> [Record excerpts]
--- START ---
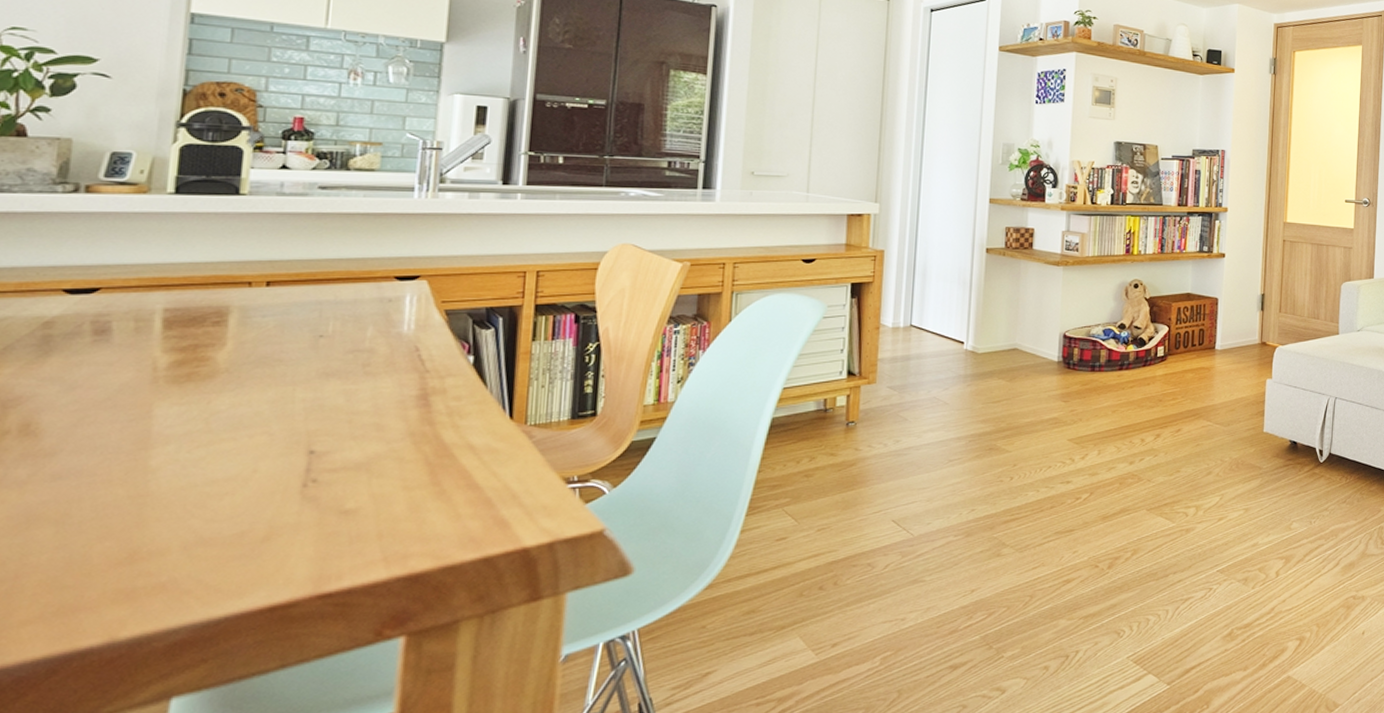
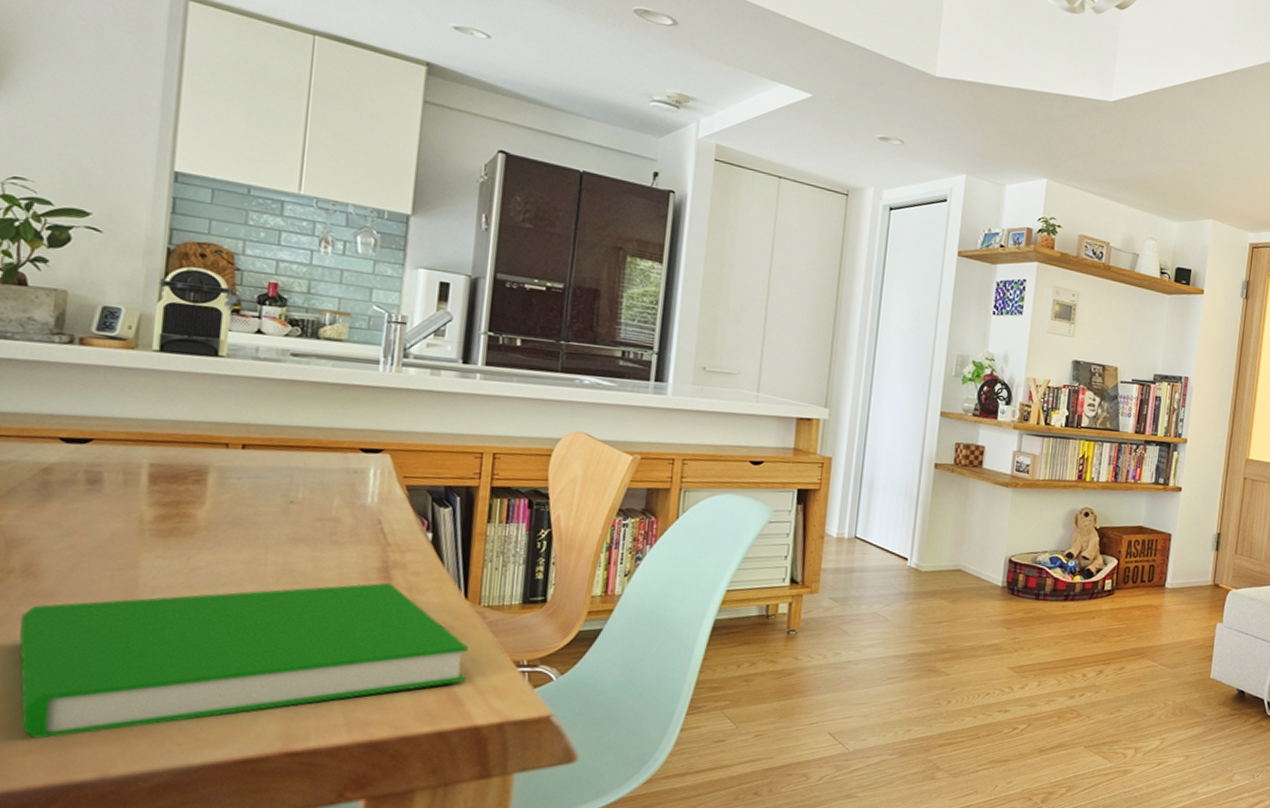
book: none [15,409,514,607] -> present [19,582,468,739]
--- END ---
--- START ---
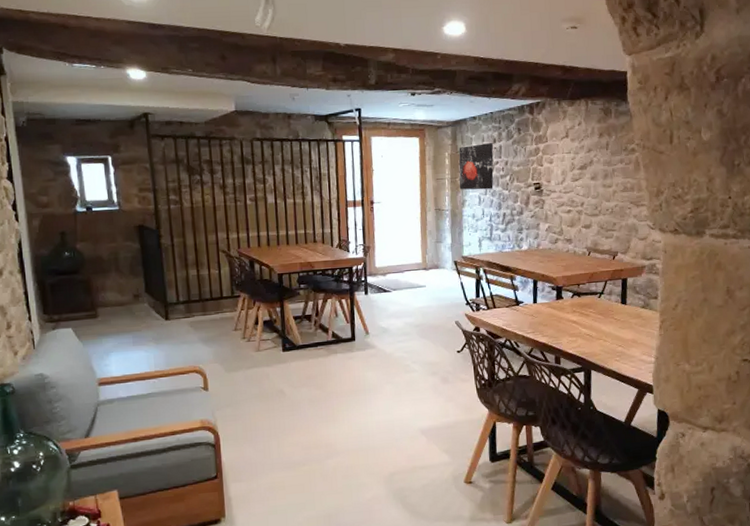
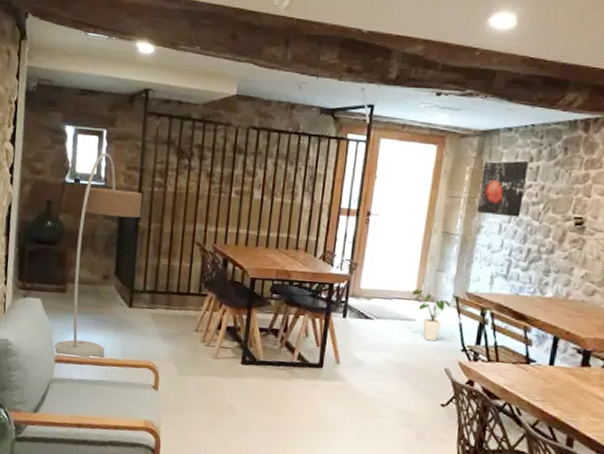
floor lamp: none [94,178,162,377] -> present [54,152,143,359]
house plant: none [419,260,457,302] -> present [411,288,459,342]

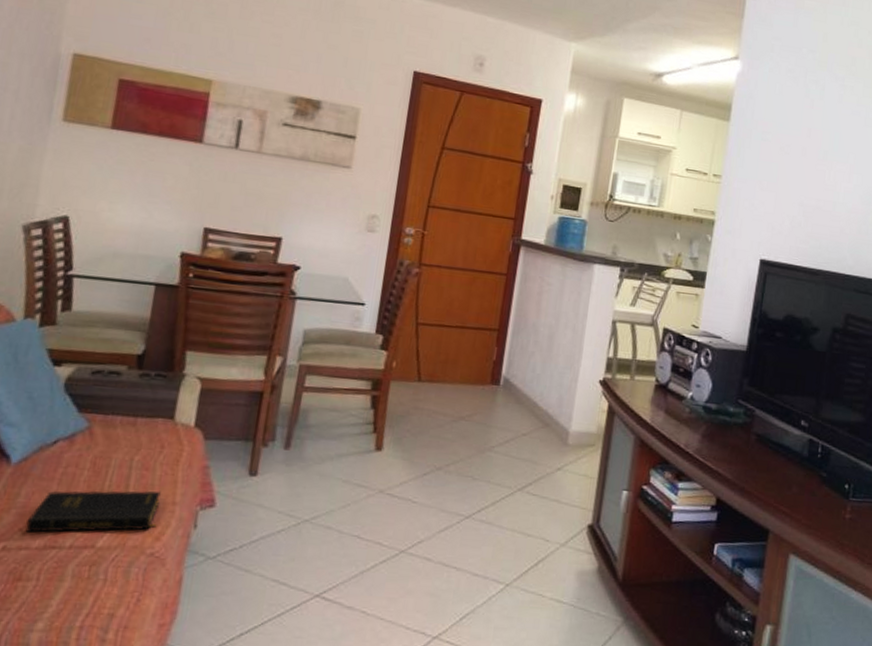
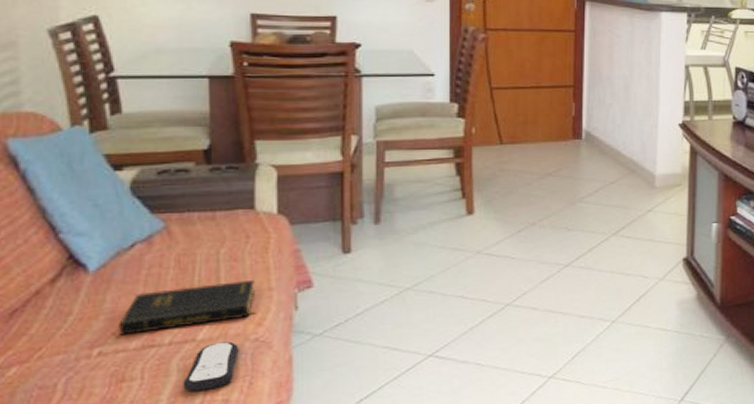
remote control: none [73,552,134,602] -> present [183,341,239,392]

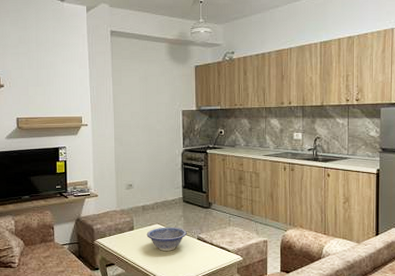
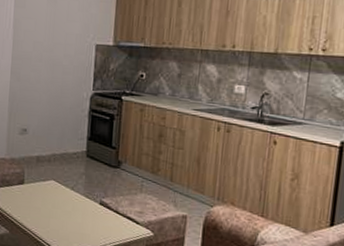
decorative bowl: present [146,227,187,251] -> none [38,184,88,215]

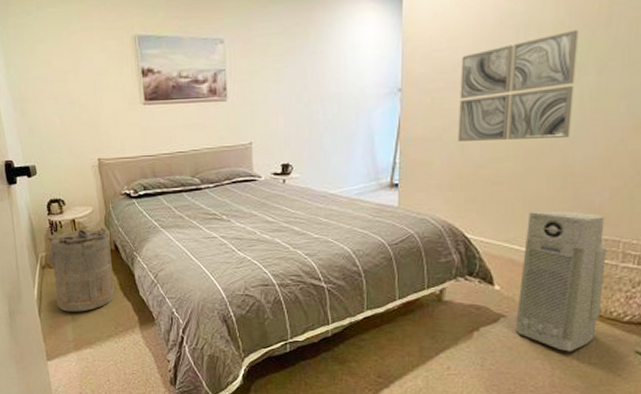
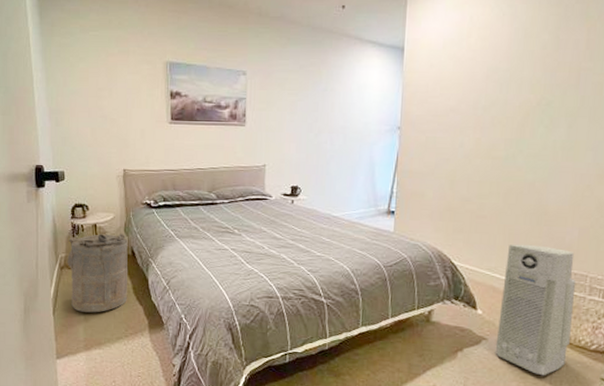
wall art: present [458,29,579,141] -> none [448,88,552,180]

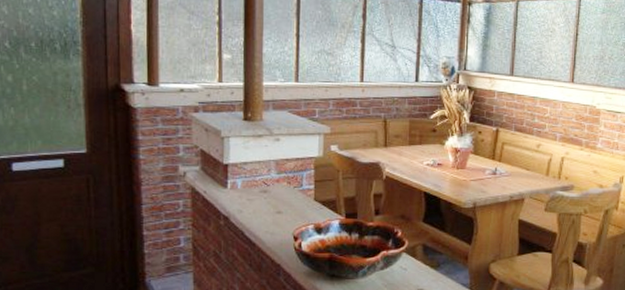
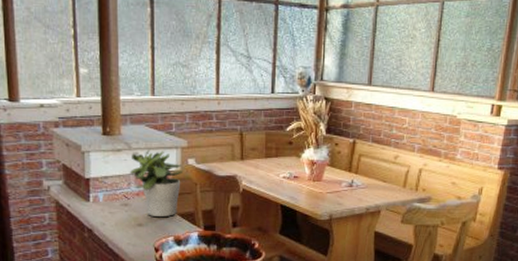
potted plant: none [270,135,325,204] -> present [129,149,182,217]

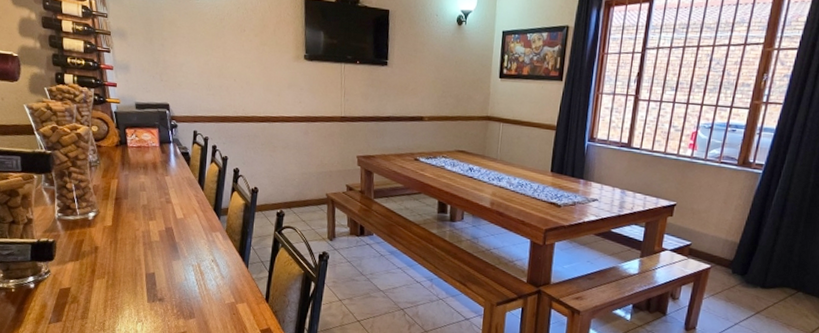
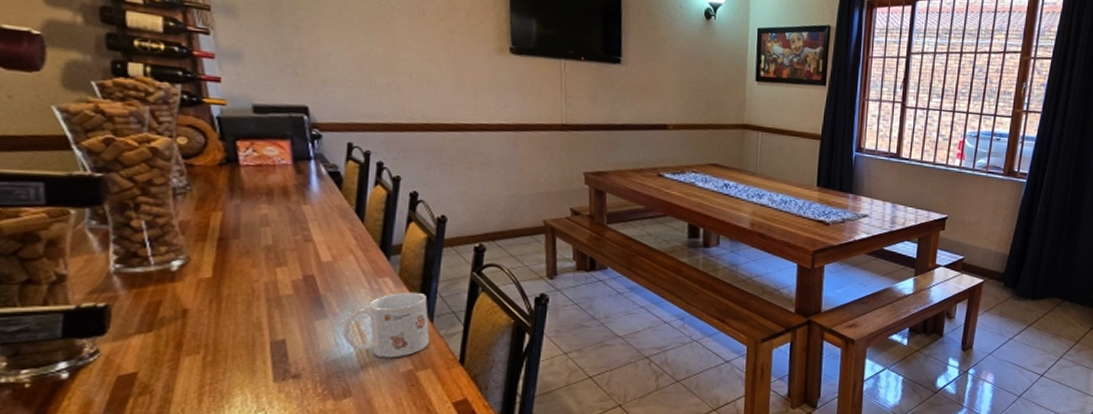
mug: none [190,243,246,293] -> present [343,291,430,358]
--- END ---
> [What you are asked to do]
Transcribe only the lines above that start at the line containing "wall art: present" and end at the line containing "mug: none [190,243,246,293]". Omit pictures.

> [Solution to this task]
wall art: present [458,29,579,141] -> none [448,88,552,180]

potted plant: none [270,135,325,204] -> present [129,149,182,217]

mug: none [190,243,246,293] -> present [343,291,430,358]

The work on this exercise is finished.